- Problem details
Nothing should change. Output the data exactly.
───── Records for the exercise
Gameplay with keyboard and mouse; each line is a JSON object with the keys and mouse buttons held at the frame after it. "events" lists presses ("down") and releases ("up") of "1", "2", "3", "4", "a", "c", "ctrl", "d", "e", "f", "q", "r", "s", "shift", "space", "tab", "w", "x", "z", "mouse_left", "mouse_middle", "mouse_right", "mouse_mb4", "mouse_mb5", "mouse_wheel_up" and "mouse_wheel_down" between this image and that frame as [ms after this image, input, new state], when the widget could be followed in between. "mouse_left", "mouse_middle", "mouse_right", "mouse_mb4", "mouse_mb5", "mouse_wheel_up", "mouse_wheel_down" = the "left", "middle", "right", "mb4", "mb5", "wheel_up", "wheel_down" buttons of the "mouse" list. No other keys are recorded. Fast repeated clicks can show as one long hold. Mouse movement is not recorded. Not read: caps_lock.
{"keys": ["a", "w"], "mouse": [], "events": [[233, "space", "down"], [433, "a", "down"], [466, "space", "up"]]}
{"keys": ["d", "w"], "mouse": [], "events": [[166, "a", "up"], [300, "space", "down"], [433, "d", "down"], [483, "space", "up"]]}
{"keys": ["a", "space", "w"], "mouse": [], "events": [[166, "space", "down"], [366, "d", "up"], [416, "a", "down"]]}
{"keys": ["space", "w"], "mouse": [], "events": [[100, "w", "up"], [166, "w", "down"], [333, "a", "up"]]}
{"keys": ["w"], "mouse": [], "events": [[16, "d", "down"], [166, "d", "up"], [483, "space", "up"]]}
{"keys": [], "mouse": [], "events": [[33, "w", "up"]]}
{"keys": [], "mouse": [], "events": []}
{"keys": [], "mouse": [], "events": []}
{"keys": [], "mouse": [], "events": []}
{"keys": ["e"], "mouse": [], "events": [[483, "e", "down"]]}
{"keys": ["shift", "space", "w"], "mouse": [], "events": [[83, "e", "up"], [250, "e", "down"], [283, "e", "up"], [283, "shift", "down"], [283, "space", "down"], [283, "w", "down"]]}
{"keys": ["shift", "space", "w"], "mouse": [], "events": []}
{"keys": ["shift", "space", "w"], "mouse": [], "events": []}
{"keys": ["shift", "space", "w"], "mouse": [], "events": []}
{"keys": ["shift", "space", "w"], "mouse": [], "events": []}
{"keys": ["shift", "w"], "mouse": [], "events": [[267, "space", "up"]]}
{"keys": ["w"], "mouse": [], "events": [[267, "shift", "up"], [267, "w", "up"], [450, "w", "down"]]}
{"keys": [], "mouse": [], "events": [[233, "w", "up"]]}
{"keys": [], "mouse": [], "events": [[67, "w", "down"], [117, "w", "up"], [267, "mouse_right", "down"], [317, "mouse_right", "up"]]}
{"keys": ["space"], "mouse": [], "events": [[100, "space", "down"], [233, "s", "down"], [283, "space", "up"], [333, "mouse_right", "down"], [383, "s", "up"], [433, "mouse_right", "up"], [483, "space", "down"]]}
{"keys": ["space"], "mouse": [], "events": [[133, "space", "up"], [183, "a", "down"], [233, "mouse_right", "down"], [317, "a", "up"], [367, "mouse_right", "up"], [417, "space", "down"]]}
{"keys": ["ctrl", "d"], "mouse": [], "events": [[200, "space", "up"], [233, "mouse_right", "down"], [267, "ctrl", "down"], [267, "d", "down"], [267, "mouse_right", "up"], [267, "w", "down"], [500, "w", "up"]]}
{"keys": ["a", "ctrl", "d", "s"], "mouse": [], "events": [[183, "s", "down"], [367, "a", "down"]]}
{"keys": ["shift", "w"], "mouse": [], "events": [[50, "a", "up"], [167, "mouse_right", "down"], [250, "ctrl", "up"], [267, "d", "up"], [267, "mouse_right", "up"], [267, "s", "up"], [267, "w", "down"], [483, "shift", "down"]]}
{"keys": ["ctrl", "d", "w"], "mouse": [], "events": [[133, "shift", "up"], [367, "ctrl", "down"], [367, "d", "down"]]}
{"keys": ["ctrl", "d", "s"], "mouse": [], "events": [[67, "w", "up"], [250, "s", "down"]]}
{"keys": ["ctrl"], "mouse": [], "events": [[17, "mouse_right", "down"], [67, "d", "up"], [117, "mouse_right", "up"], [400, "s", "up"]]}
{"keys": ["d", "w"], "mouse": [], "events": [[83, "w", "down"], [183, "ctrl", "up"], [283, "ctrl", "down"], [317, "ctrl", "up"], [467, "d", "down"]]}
──────────
- Solution
Gameplay with keyboard and mouse; each line is a JSON object with the keys and mouse buttons held at the frame after it. "events" lists presses ("down") and releases ("up") of "1", "2", "3", "4", "a", "c", "ctrl", "d", "e", "f", "q", "r", "s", "shift", "space", "tab", "w", "x", "z", "mouse_left", "mouse_middle", "mouse_right", "mouse_mb4", "mouse_mb5", "mouse_wheel_up" and "mouse_wheel_down" between this image and that frame as [ms after this image, input, new state], when the widget could be followed in between. "mouse_left", "mouse_middle", "mouse_right", "mouse_mb4", "mouse_mb5", "mouse_wheel_up", "mouse_wheel_down" = the "left", "middle", "right", "mb4", "mb5", "wheel_up", "wheel_down" buttons of the "mouse" list. No other keys are recorded. Fast repeated clicks can show as one long hold. Mouse movement is not recorded. Not read: caps_lock.
{"keys": ["a", "w"], "mouse": [], "events": [[233, "space", "down"], [433, "a", "down"], [466, "space", "up"]]}
{"keys": ["d", "w"], "mouse": [], "events": [[166, "a", "up"], [300, "space", "down"], [433, "d", "down"], [483, "space", "up"]]}
{"keys": ["a", "space", "w"], "mouse": [], "events": [[166, "space", "down"], [366, "d", "up"], [416, "a", "down"]]}
{"keys": ["space", "w"], "mouse": [], "events": [[100, "w", "up"], [166, "w", "down"], [333, "a", "up"]]}
{"keys": ["w"], "mouse": [], "events": [[16, "d", "down"], [166, "d", "up"], [483, "space", "up"]]}
{"keys": [], "mouse": [], "events": [[33, "w", "up"]]}
{"keys": [], "mouse": [], "events": []}
{"keys": [], "mouse": [], "events": []}
{"keys": [], "mouse": [], "events": []}
{"keys": ["e"], "mouse": [], "events": [[483, "e", "down"]]}
{"keys": ["shift", "space", "w"], "mouse": [], "events": [[83, "e", "up"], [250, "e", "down"], [283, "e", "up"], [283, "shift", "down"], [283, "space", "down"], [283, "w", "down"]]}
{"keys": ["shift", "space", "w"], "mouse": [], "events": []}
{"keys": ["shift", "space", "w"], "mouse": [], "events": []}
{"keys": ["shift", "space", "w"], "mouse": [], "events": []}
{"keys": ["shift", "space", "w"], "mouse": [], "events": []}
{"keys": ["shift", "w"], "mouse": [], "events": [[267, "space", "up"]]}
{"keys": ["w"], "mouse": [], "events": [[267, "shift", "up"], [267, "w", "up"], [450, "w", "down"]]}
{"keys": [], "mouse": [], "events": [[233, "w", "up"]]}
{"keys": [], "mouse": [], "events": [[67, "w", "down"], [117, "w", "up"], [267, "mouse_right", "down"], [317, "mouse_right", "up"]]}
{"keys": ["space"], "mouse": [], "events": [[100, "space", "down"], [233, "s", "down"], [283, "space", "up"], [333, "mouse_right", "down"], [383, "s", "up"], [433, "mouse_right", "up"], [483, "space", "down"]]}
{"keys": ["space"], "mouse": [], "events": [[133, "space", "up"], [183, "a", "down"], [233, "mouse_right", "down"], [317, "a", "up"], [367, "mouse_right", "up"], [417, "space", "down"]]}
{"keys": ["ctrl", "d"], "mouse": [], "events": [[200, "space", "up"], [233, "mouse_right", "down"], [267, "ctrl", "down"], [267, "d", "down"], [267, "mouse_right", "up"], [267, "w", "down"], [500, "w", "up"]]}
{"keys": ["a", "ctrl", "d", "s"], "mouse": [], "events": [[183, "s", "down"], [367, "a", "down"]]}
{"keys": ["shift", "w"], "mouse": [], "events": [[50, "a", "up"], [167, "mouse_right", "down"], [250, "ctrl", "up"], [267, "d", "up"], [267, "mouse_right", "up"], [267, "s", "up"], [267, "w", "down"], [483, "shift", "down"]]}
{"keys": ["ctrl", "d", "w"], "mouse": [], "events": [[133, "shift", "up"], [367, "ctrl", "down"], [367, "d", "down"]]}
{"keys": ["ctrl", "d", "s"], "mouse": [], "events": [[67, "w", "up"], [250, "s", "down"]]}
{"keys": ["ctrl"], "mouse": [], "events": [[17, "mouse_right", "down"], [67, "d", "up"], [117, "mouse_right", "up"], [400, "s", "up"]]}
{"keys": ["d", "w"], "mouse": [], "events": [[83, "w", "down"], [183, "ctrl", "up"], [283, "ctrl", "down"], [317, "ctrl", "up"], [467, "d", "down"]]}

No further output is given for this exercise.